Shares of the Big Three American car companies fell Monday after the automakers' March sales reports showed declining passenger car sales.
Shares of Ford finished the day over 1 percent lower after the company reported a year-over-year sales decline of 7.2 percent. Despite market trends shifting toward SUVs, Ford crossover deliveries fell 2 percent for March. Car sales, in the face of steep market headwinds, took a 24.2 percent dive. Ford, though, got a boost by 10 percent growth in the F-Series line of pickups, one of its most profitable products.
"Our high-series Super Duty trucks and all-new F-150 Raptor drove double-digit F-Series sales gains in March, along with the strongest year-over-year increase in transaction prices of any truck manufacturer in the industry," Mark LaNeve, Ford vice president, U.S. marketing, sales and service, said in a release.
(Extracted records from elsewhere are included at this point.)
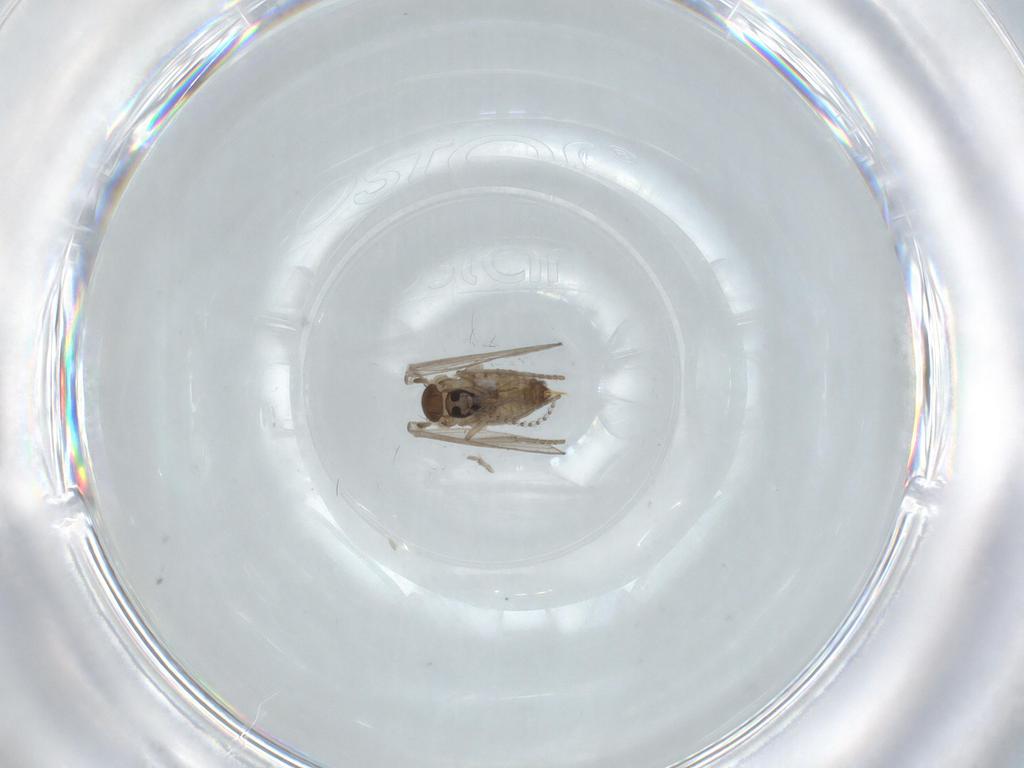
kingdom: Animalia
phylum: Arthropoda
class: Insecta
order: Diptera
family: Psychodidae
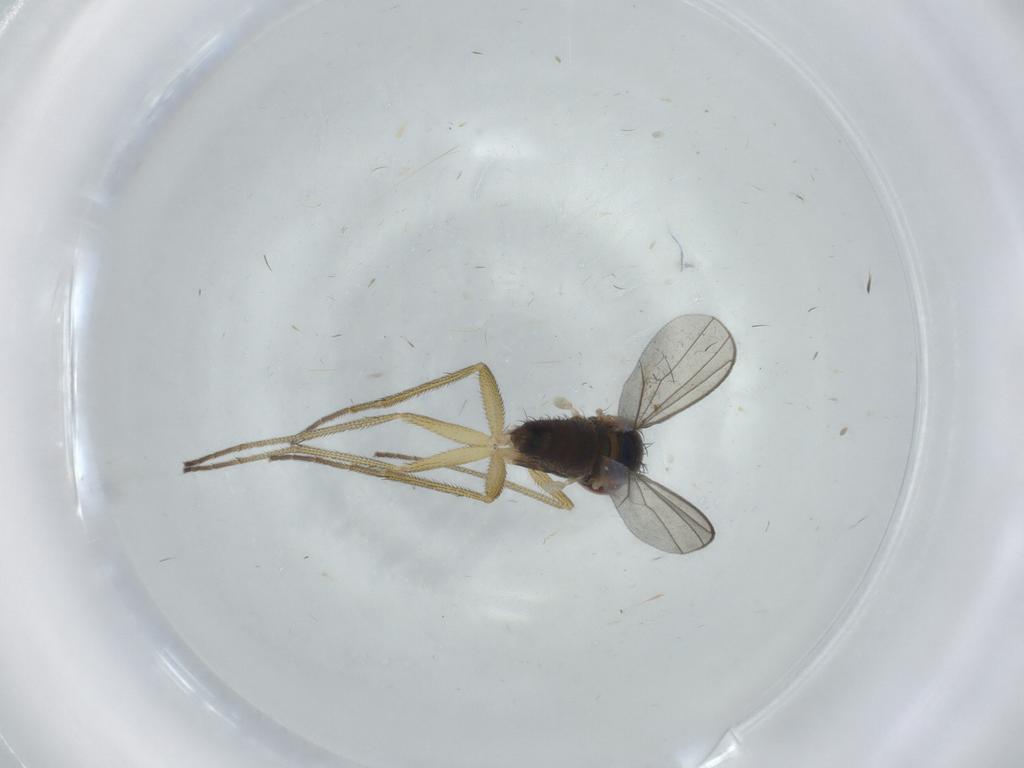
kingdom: Animalia
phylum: Arthropoda
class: Insecta
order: Diptera
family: Dolichopodidae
U.S.-listed shares of Fiat Chrysler Automobiles fared worse, closing over 4 percent lower on Monday after the company reported its sales figures. The Italian-American conglomerate sold 5 percent fewer vehicles in March than last year, with a 33 percent decline in Chrysler sales. Chrysler invested millions into the new Pacifica minivan, yet so far the van isn't outselling the Town & Country it replaced.
Jeep, typically Fiat Chrysler's most profitable and valuable division, reported sales that dropped 11 percent. This was despite strong market favorability toward SUVs, which make up the entire Jeep lineup.
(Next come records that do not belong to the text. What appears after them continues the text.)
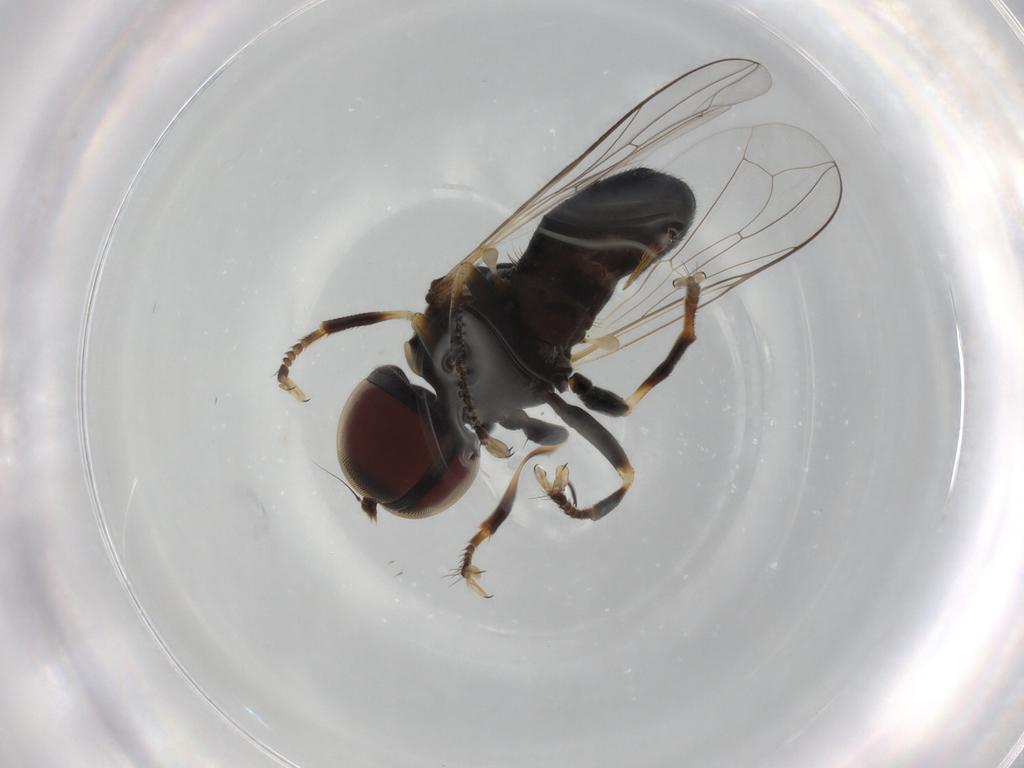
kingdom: Animalia
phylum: Arthropoda
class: Insecta
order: Diptera
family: Pipunculidae
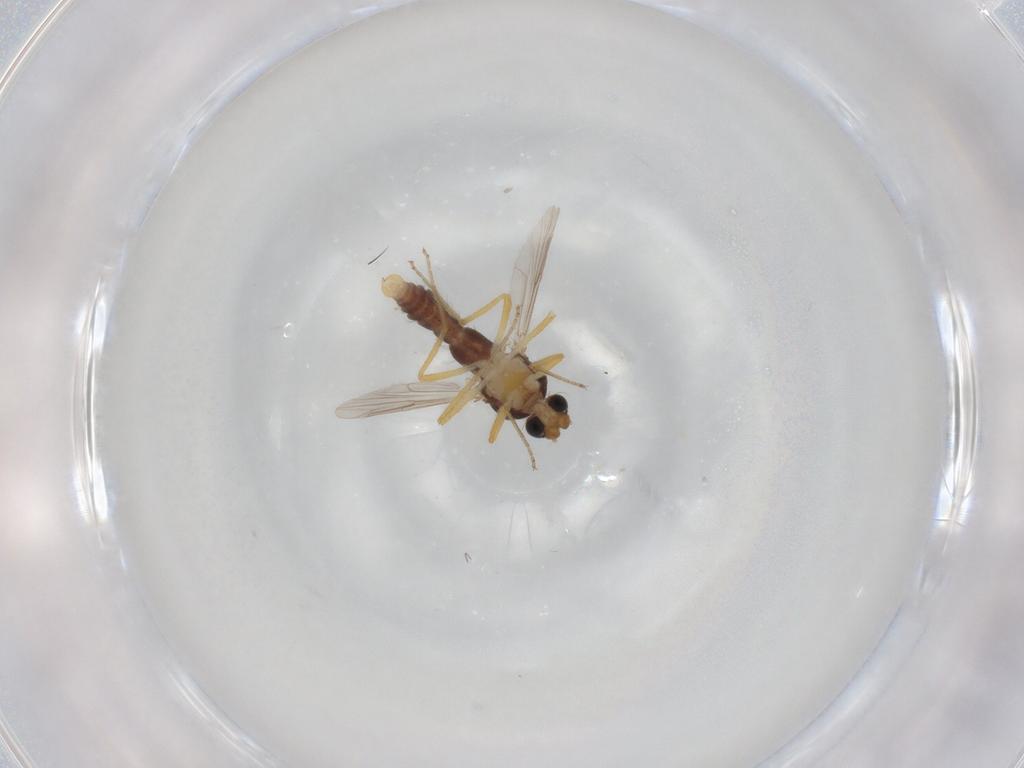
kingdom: Animalia
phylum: Arthropoda
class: Insecta
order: Diptera
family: Ceratopogonidae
Shares of General Motors closed 3 percent lower on Monday, despite growing sales and market share. While vehicle sales overall were up 1.9 percent, GM didn't indicate growth in the passenger car sector.
While the Silverado's chief competitor saw a 10 percent sales increase, Chevrolet's flagship pickup truck reported sales that "were essentially equal to a year ago," according to the release.